• **ACTIVITY**:
Reproduce, word for word, the stretch of the post on government network security from "I figger here, the" through "bit and bytes....".
#### PASSAGE TO READ
On Tue, 11 Jul 2006, Marcus J. Ranum wrote:

"After the State Department break-ins, many employees were instructed to
change their passwords. The department also temporarily disabled a
technology known as secure sockets layer, used to transmit encrypted
information over the Internet. Hackers can exploit weaknesses in this
technology to break into computers, and they can use the same technology
to transmit stolen information covertly off a victim's network.

It'd be interesting to know if it was protective or reactive blocking --
it may just be that the IPS couldn't deal with that traffic so they
decided to punt it, or it may be they finally have the authority to block
something they've wanted to block-- we used to have a state.gov poster, if
he's still around it'd be nice to know if we're at the event horizon
yet...



The vast majority of your state governments are not this sophisticated to 
understand the ramifications here, and certainly not to have dug out the 
info that Marcus did from this advisory.  To be quite blunt, in most cases 
your state institutions do not have or wish to allocate the funds to 
actually hire folks with clues and/or experience to do security postureing 
for their environs.  Cool thing is that what is happening for one state 
often spreads up and down and around to many as they tend to clump into 
working coordiation efforts.  In our case, likely spans the whole East 
coast...



Uderstand for state governments, it's a pervasive issue whence all state 
agencies have their very own little fifedoms and there is no master contra 
mechanics to push from top down any fundamental process or proceedure in 
anything, let alone IT.  Even though the org I work for is legislatively 
commanded to exist, and works directly under the govenor and legislature, 
they have not found a way to consilidate the various agencies into any 
cohesive whole.

I figger here, the state is about 10-15 years behind the rest of the ITS 
industry.  We still have the router boys doing firewalls, which have rule 
disasters on a bi-weekly basis, now further complicated by active IPS 
systems they don't realy understand...so many terabytes of logs, so few 
resources to parse em, meaningless bit and bytes....
########
#### GIVEN ENTRIES
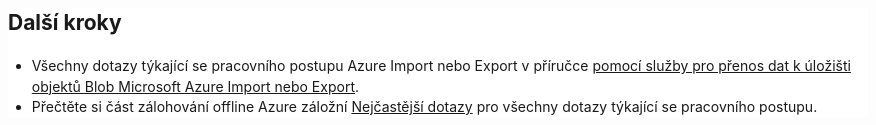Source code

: ## <a name="next-steps"></a>Další kroky
- Všechny dotazy týkající se pracovního postupu Azure Import nebo Export v příručce [pomocí služby pro přenos dat k úložišti objektů Blob Microsoft Azure Import nebo Export](../storage/storage-import-export-service.md).
- Přečtěte si část zálohování offline Azure záložní [Nejčastější dotazy](backup-azure-backup-faq.md) pro všechny dotazy týkající se pracovního postupu.
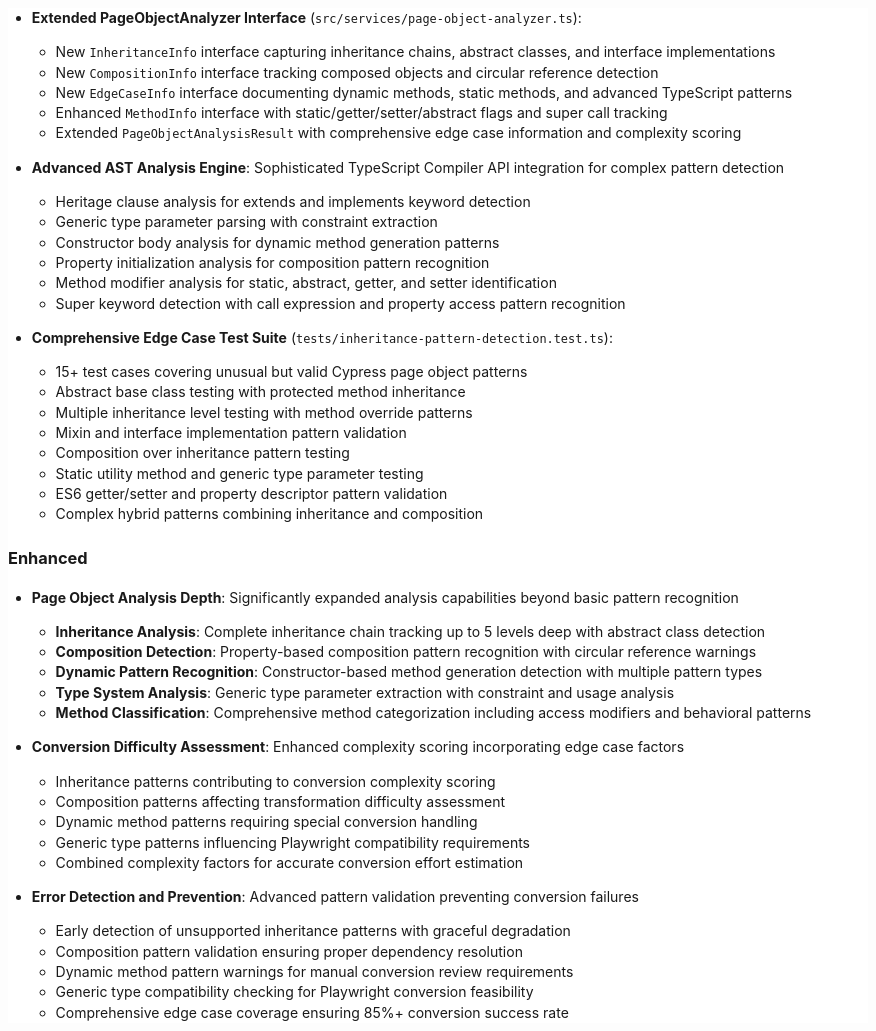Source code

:- **Extended PageObjectAnalyzer Interface** (`src/services/page-object-analyzer.ts`):
  - New `InheritanceInfo` interface capturing inheritance chains, abstract classes, and interface implementations
  - New `CompositionInfo` interface tracking composed objects and circular reference detection
  - New `EdgeCaseInfo` interface documenting dynamic methods, static methods, and advanced TypeScript patterns
  - Enhanced `MethodInfo` interface with static/getter/setter/abstract flags and super call tracking
  - Extended `PageObjectAnalysisResult` with comprehensive edge case information and complexity scoring

- **Advanced AST Analysis Engine**: Sophisticated TypeScript Compiler API integration for complex pattern detection
  - Heritage clause analysis for extends and implements keyword detection
  - Generic type parameter parsing with constraint extraction
  - Constructor body analysis for dynamic method generation patterns
  - Property initialization analysis for composition pattern recognition
  - Method modifier analysis for static, abstract, getter, and setter identification
  - Super keyword detection with call expression and property access pattern recognition

- **Comprehensive Edge Case Test Suite** (`tests/inheritance-pattern-detection.test.ts`):
  - 15+ test cases covering unusual but valid Cypress page object patterns
  - Abstract base class testing with protected method inheritance
  - Multiple inheritance level testing with method override patterns
  - Mixin and interface implementation pattern validation
  - Composition over inheritance pattern testing
  - Static utility method and generic type parameter testing
  - ES6 getter/setter and property descriptor pattern validation
  - Complex hybrid patterns combining inheritance and composition

### Enhanced
- **Page Object Analysis Depth**: Significantly expanded analysis capabilities beyond basic pattern recognition
  - **Inheritance Analysis**: Complete inheritance chain tracking up to 5 levels deep with abstract class detection
  - **Composition Detection**: Property-based composition pattern recognition with circular reference warnings
  - **Dynamic Pattern Recognition**: Constructor-based method generation detection with multiple pattern types
  - **Type System Analysis**: Generic type parameter extraction with constraint and usage analysis
  - **Method Classification**: Comprehensive method categorization including access modifiers and behavioral patterns

- **Conversion Difficulty Assessment**: Enhanced complexity scoring incorporating edge case factors
  - Inheritance patterns contributing to conversion complexity scoring
  - Composition patterns affecting transformation difficulty assessment
  - Dynamic method patterns requiring special conversion handling
  - Generic type patterns influencing Playwright compatibility requirements
  - Combined complexity factors for accurate conversion effort estimation

- **Error Detection and Prevention**: Advanced pattern validation preventing conversion failures
  - Early detection of unsupported inheritance patterns with graceful degradation
  - Composition pattern validation ensuring proper dependency resolution
  - Dynamic method pattern warnings for manual conversion review requirements
  - Generic type compatibility checking for Playwright conversion feasibility
  - Comprehensive edge case coverage ensuring 85%+ conversion success rate
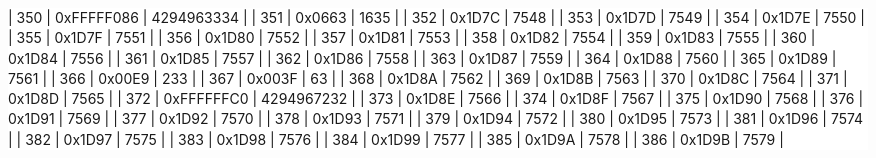|     350 | 0xFFFFF086  |  4294963334 |
|     351 | 0x0663      |        1635 |
|     352 | 0x1D7C      |        7548 |
|     353 | 0x1D7D      |        7549 |
|     354 | 0x1D7E      |        7550 |
|     355 | 0x1D7F      |        7551 |
|     356 | 0x1D80      |        7552 |
|     357 | 0x1D81      |        7553 |
|     358 | 0x1D82      |        7554 |
|     359 | 0x1D83      |        7555 |
|     360 | 0x1D84      |        7556 |
|     361 | 0x1D85      |        7557 |
|     362 | 0x1D86      |        7558 |
|     363 | 0x1D87      |        7559 |
|     364 | 0x1D88      |        7560 |
|     365 | 0x1D89      |        7561 |
|     366 | 0x00E9      |         233 |
|     367 | 0x003F      |          63 |
|     368 | 0x1D8A      |        7562 |
|     369 | 0x1D8B      |        7563 |
|     370 | 0x1D8C      |        7564 |
|     371 | 0x1D8D      |        7565 |
|     372 | 0xFFFFFFC0  |  4294967232 |
|     373 | 0x1D8E      |        7566 |
|     374 | 0x1D8F      |        7567 |
|     375 | 0x1D90      |        7568 |
|     376 | 0x1D91      |        7569 |
|     377 | 0x1D92      |        7570 |
|     378 | 0x1D93      |        7571 |
|     379 | 0x1D94      |        7572 |
|     380 | 0x1D95      |        7573 |
|     381 | 0x1D96      |        7574 |
|     382 | 0x1D97      |        7575 |
|     383 | 0x1D98      |        7576 |
|     384 | 0x1D99      |        7577 |
|     385 | 0x1D9A      |        7578 |
|     386 | 0x1D9B      |        7579 |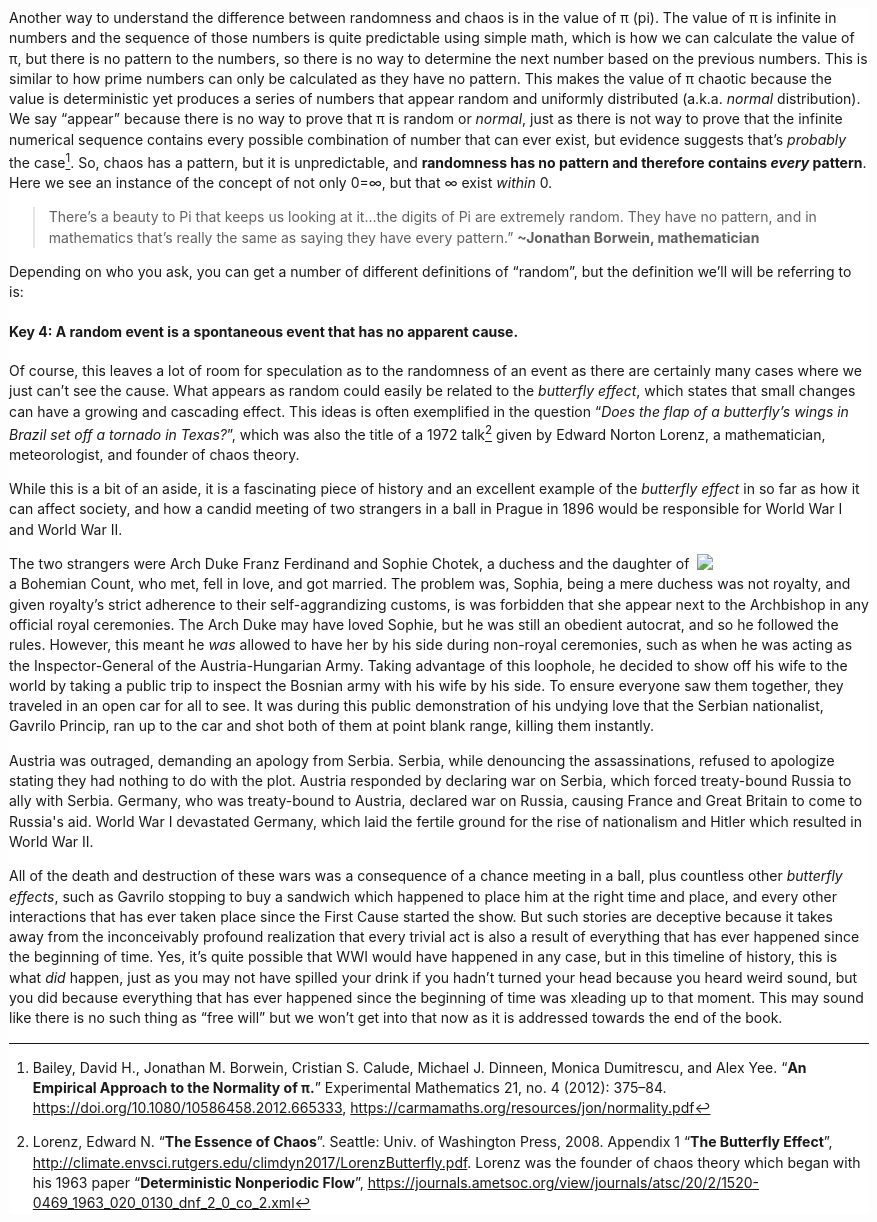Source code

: Another way to understand the difference between randomness and chaos is in the value of &pi; (pi).  The value of &pi; is infinite in numbers and the sequence of those numbers is quite predictable using simple math, which is how we can calculate the value of &pi;, but there is no pattern to the numbers, so there is no way to determine the next number based on the previous numbers.  This is similar to how prime numbers can only be calculated as they have no pattern.  This makes the value of &pi; chaotic because the value is deterministic yet produces a series of numbers that appear random and uniformly distributed (a.k.a. *normal* distribution). We say “appear” because there is no way to prove that &pi; is random or *normal*, just as there is not way to prove that the infinite numerical sequence contains every possible combination of number that can ever exist, but evidence suggests that’s *probably* the case[^393].  So, chaos has a pattern, but it is unpredictable, and **randomness has no pattern and therefore contains *every* pattern**.  Here we see an instance of the concept of not only 0=&infin;, but that &infin; exist *within* 0.

> There’s a beauty to Pi that keeps us looking at it...the digits of Pi are extremely random. They have no pattern, and in mathematics that’s really the same as saying they have every pattern.” **~Jonathan Borwein, mathematician**

[^393]: Bailey, David H., Jonathan M. Borwein, Cristian S. Calude, Michael J. Dinneen, Monica Dumitrescu, and Alex Yee. “**An Empirical Approach to the Normality of π.**” Experimental Mathematics 21, no. 4 (2012): 375–84. https://doi.org/10.1080/10586458.2012.665333,  https://carmamaths.org/resources/jon/normality.pdf

Depending on who you ask, you can get a number of different definitions of “random”, but the definition we’ll will be referring to is:

#### **Key 4:** A random event is a spontaneous event that has no apparent cause.

Of course, this leaves a lot of room for speculation as to the randomness of an event as there are certainly many cases where we just can’t see the cause.  What appears as random could easily be related to the *butterfly effect*, which states that small changes can have a growing and cascading effect.  This ideas is often exemplified in the question “*Does the flap of a butterfly’s wings in Brazil set off a tornado in Texas?*”, which was also the title of a 1972 talk[^392] given by Edward Norton Lorenz, a mathematician, meteorologist, and founder of chaos theory.

[^392]: Lorenz, Edward N. “**The Essence of Chaos**”. Seattle: Univ. of Washington Press, 2008.  Appendix 1 “**The Butterfly Effect**”, http://climate.envsci.rutgers.edu/climdyn2017/LorenzButterfly.pdf.  Lorenz was the founder of chaos theory which began with his 1963 paper  “**Deterministic Nonperiodic Flow**”, https://journals.ametsoc.org/view/journals/atsc/20/2/1520-0469_1963_020_0130_dnf_2_0_co_2.xml

While this is a bit of an aside, it is a fascinating piece of history and an excellent example of the *butterfly effect* in so far as how it can affect society, and how a candid meeting of two strangers in a ball in Prague in 1896 would be responsible for World War I and World War II.  

<img src='../Images/sophie.png' style='float:right;width:20%'/>The two strangers were Arch Duke Franz Ferdinand and Sophie Chotek, a duchess and the daughter of a Bohemian Count, who met, fell in love, and got married. The problem was, Sophia, being a mere duchess was not royalty, and given royalty’s strict adherence to their self-aggrandizing customs, is was forbidden that she appear next to the Archbishop in any official royal ceremonies.  The Arch Duke may have loved Sophie, but he was still an obedient autocrat, and so he followed the rules.  However, this meant he *was* allowed to have her by his side during non-royal ceremonies, such as when he was acting as the Inspector-General of the Austria-Hungarian Army.  Taking advantage of this loophole, he decided to show off his wife to the world by taking a public trip to inspect the Bosnian army with his wife by his side. To ensure everyone saw them together, they traveled in an open car for all to see.  It was during this public demonstration of his undying love that the Serbian nationalist, Gavrilo Princip, ran up to the car and shot both of them at point blank range, killing them instantly.

Austria was outraged, demanding an apology from Serbia.  Serbia, while denouncing the assassinations, refused to apologize stating they had nothing to do with the plot.  Austria responded by declaring war on Serbia, which forced treaty-bound Russia to ally with Serbia.  Germany, who was treaty-bound to Austria, declared war on Russia, causing France and Great Britain to come to Russia's aid.  World War I devastated Germany, which laid the fertile ground for the rise of nationalism and Hitler which resulted in World War II.

All of the death and destruction of these wars was a consequence of a chance meeting in a ball, plus countless other *butterfly effects*, such as Gavrilo stopping to buy a sandwich which happened to place him at the right time and place, and every other interactions that has ever taken place since the First Cause started the show.  But such stories are deceptive because it takes away from the inconceivably profound realization that every trivial act is also a result of everything that has ever happened since the beginning of time. Yes, it’s quite possible that WWI would have happened in any case, but in this timeline of history, this is what *did* happen, just as you may not have spilled your drink if you hadn’t turned your head because you heard weird sound, but you did because everything that has ever happened since the beginning of time was xleading up to that moment.  This may sound like there is no such thing as “free will” but we won’t get into that now as it is addressed towards the end of the book.


[^2]: Gleick, J.  (1998).  **Making a New Science**.
[^3]: “**The Beginning of Time**.” Stephen Hawking, <https://www.hawking.org.uk/the-beginning-of-time.html>.
[^376]: Sorensen, Roy. “Nothingness.” Stanford Encyclopedia of Philosophy. Stanford University, February 28, 2022. https://plato.stanford.edu/entries/nothingness/. 
[^399]: Hossenfelder, Sabine. “**What Is ‘Nothing’?**” Backreaction, September 24, 2022. https://backreaction.blogspot.com/2022/09/what-is-nothing.html. 
[^366]: Seife, Charles. “**Zero: The Biography of a Dangerous Idea**”. London: Souvenir Press, 2019.
[^397]: Howard, Scarlett R., Aurore Avarguès-Weber, Jair E. Garcia, Andrew D. Greentree, and Adrian G. Dyer. “**Numerical Ordering of Zero in Honey Bees.**” *Science* 360, no. 6393 (2018): 1124–26. https://doi.org/10.1126/science.aar4975. 
[^377]: Nieder, Andreas. “**Representing Something out of Nothing: The Dawning of Zero.**” Trends in Cognitive Sciences 20, no. 11 (2016): 830–42. https://doi.org/10.1016/j.tics.2016.08.008,  https://homepages.uni-tuebingen.de/andreas.nieder/Nieder%20(2016)%20TICS.pdf
[^378]: Sulkowski, G. “**Can Rhesus Monkeys Spontaneously Subtract?**” Cognition 79, no. 3 (2001): 239–62. https://doi.org/10.1016/s0010-0277(00)00112-8. 
[^379]: Tsutsumi, Sayaka, Tomokazu Ushitani, and Kazuo Fujita. “**Arithmetic-like Reasoning in Wild Vervet Monkeys: A Demonstration of Cost-Benefit Calculation in Foraging.**” International Journal of Zoology 2011 (2011): 1–11. https://doi.org/10.1155/2011/806589. 
[^380]: Biro, Dora, and Tetsuro Matsuzawa. “**Use of Numerical Symbols by the Chimpanzee (Pan Troglodytes): Cardinals, Ordinals, and the Introduction of Zero.**” Animal Cognition 4, no. 3-4 (2001): 193–99. https://doi.org/10.1007/s100710100086. 
[^387]: As hypothesized by Dr. Immanuel Velikovsky, Erich von Däniken, and biblical scholar Zecharia Sitchin.
[^388]: As hypothesized by entheogenist Terrence McKenna and ethnopharmacologist Dennis McKenna in their "Stoned Ape" theory of evolutionary leaps.
[^367]: Barukčić, Ilija. “**Zero Divided by Zero Equals One.**” Journal of Applied Mathematics and Physics 06, no. 04 (2018): 836–53. https://doi.org/10.4236/jamp.2018.64072. 
[^368]: Barukčić, J. and Barukčić, I. (2016) “**Anti Aristotle—The Division of Zero by Zero**”. Journal of Applied Mathematics and Physics, 4, 749-761. doi: 10.4236/jamp.2016.44085.
[^381]: Kirschhock, Maximilian E.; Ditz, Helen M.; Nieder, Andreas, “**Behavioral and Neuronal Representation of Numerosity Zero in the Crow**” Journal of Neuroscience 2 June 2021, 41 (22) 4889-4896; DOI: https://doi.org/10.1523/JNEUROSCI.0090-21.2021, https://www.jneurosci.org/content/41/22/4889
[^5]: Northwestern University.  “**Big bang was followed by chaos, mathematical analysis shows**”.  ScienceDaily.  ScienceDaily, 8 September 2010.  <www.sciencedaily.com/releases/2010/09/100907171642.htm>
[^6]: Thomas, Ciza, et al. “**Introduction to Complex Systems, Sustainability and Innovation.**” *Complex Systems, Sustainability and Innovation*, 2016, doi:10.5772/66453.
[^330]: Heller, E., & Fuchs, E. (2015).  “**Tissue patterning and cellular mechanics**“. *The Journal of cell biology*, *211*(2), 219–231.  https://doi.org/10.1083/jcb.201506106, https://www.ncbi.nlm.nih.gov/pmc/articles/PMC4621832/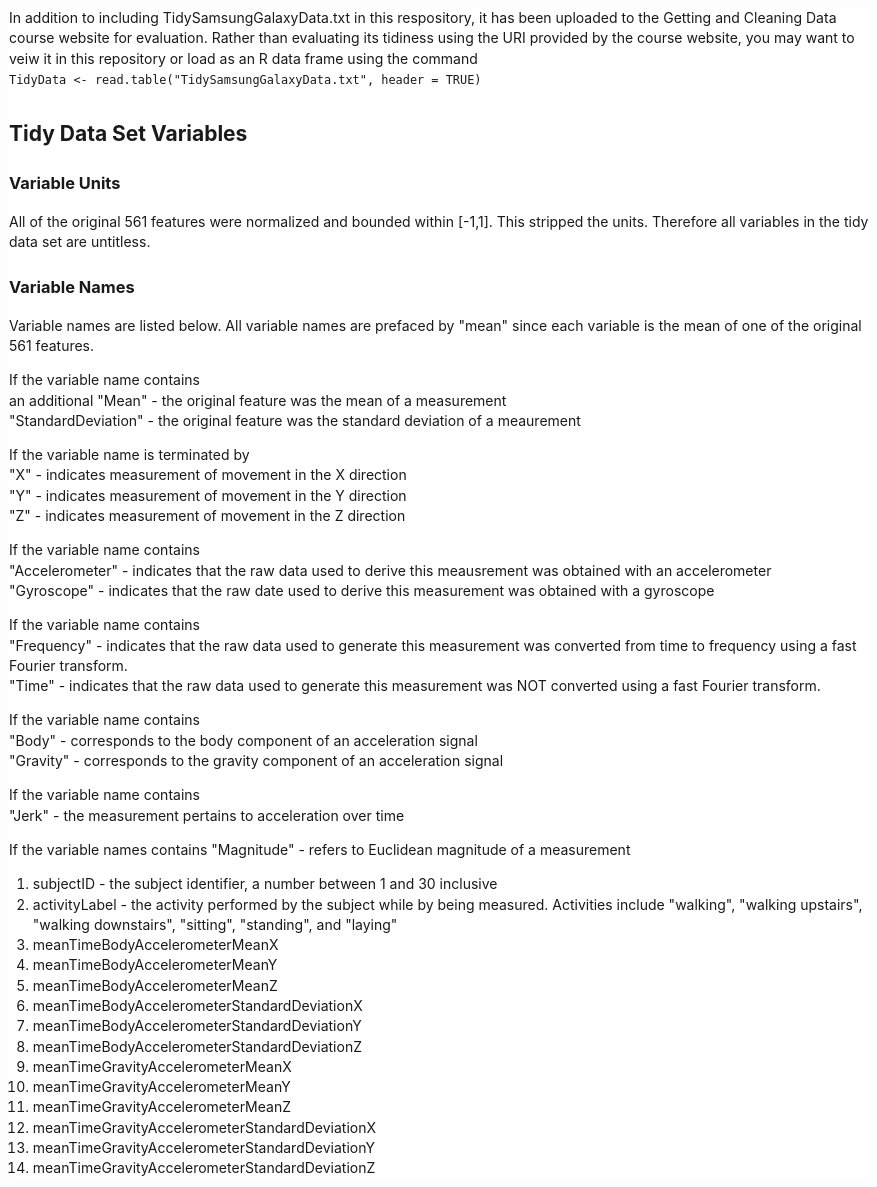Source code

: In addition to including TidySamsungGalaxyData.txt in this respository, it has
been uploaded to the Getting and Cleaning Data course website for evaluation.
Rather than evaluating its tidiness using the URI provided by the course 
website, you may want to veiw it in this repository or load as an R data frame 
using the command    
`TidyData <- read.table("TidySamsungGalaxyData.txt", header = TRUE)`

Tidy Data Set Variables
-----------------------
### Variable Units
All of the original 561 features were normalized and bounded within 
[-1,1]. This stripped the units. Therefore all variables in the tidy data set are
untitless.

### Variable Names

Variable names are listed below. All variable names are prefaced by "mean" since
each variable is the mean of one of the original 561 features. 

If the variable name contains   
an additional "Mean" - the original feature was the mean of a measurement    
"StandardDeviation" - the original feature was the standard deviation of a
meaurement

If the variable name is terminated by           
"X" - indicates measurement of movement in the X direction  
"Y" - indicates measurement of movement in the Y direction  
"Z" - indicates measurement of movement in the Z direction  

If the variable name contains       
"Accelerometer" - indicates that the raw data used to derive this meausrement was
obtained with an accelerometer   
"Gyroscope" - indicates that the raw date used to derive this measurement was
obtained with a gyroscope   

If the variable name contains       
"Frequency" - indicates that the raw data used to generate this measurement was 
converted from time to frequency using a fast Fourier transform.   
"Time" - indicates that the raw data used to generate this measurement was NOT
converted using a fast Fourier transform.
   
If the variable name contains      
"Body" - corresponds to the body component of an acceleration signal   
"Gravity" - corresponds to the gravity component of an acceleration signal   

If the variable name contains   
"Jerk" - the measurement pertains to acceleration over time

If the variable names contains
"Magnitude" - refers to Euclidean magnitude of a measurement

1. subjectID - the subject identifier, a number between 1 and 30 inclusive
2. activityLabel - the activity performed by the subject while by being measured.
Activities include "walking", "walking upstairs", "walking downstairs", "sitting",
"standing", and "laying"
3. meanTimeBodyAccelerometerMeanX                                  
4. meanTimeBodyAccelerometerMeanY                                 
5. meanTimeBodyAccelerometerMeanZ                               
6. meanTimeBodyAccelerometerStandardDeviationX                   
7. meanTimeBodyAccelerometerStandardDeviationY                
8. meanTimeBodyAccelerometerStandardDeviationZ                   
9. meanTimeGravityAccelerometerMeanX                        
10. meanTimeGravityAccelerometerMeanY                               
11. meanTimeGravityAccelerometerMeanZ                               
12. meanTimeGravityAccelerometerStandardDeviationX                  
13. meanTimeGravityAccelerometerStandardDeviationY                  
14. meanTimeGravityAccelerometerStandardDeviationZ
########
• **RESPONSE TO THIS EXERCISE**:
I figger here, the state is about 10-15 years behind the rest of the ITS 
industry.  We still have the router boys doing firewalls, which have rule 
disasters on a bi-weekly basis, now further complicated by active IPS 
systems they don't realy understand...so many terabytes of logs, so few 
resources to parse em, meaningless bit and bytes....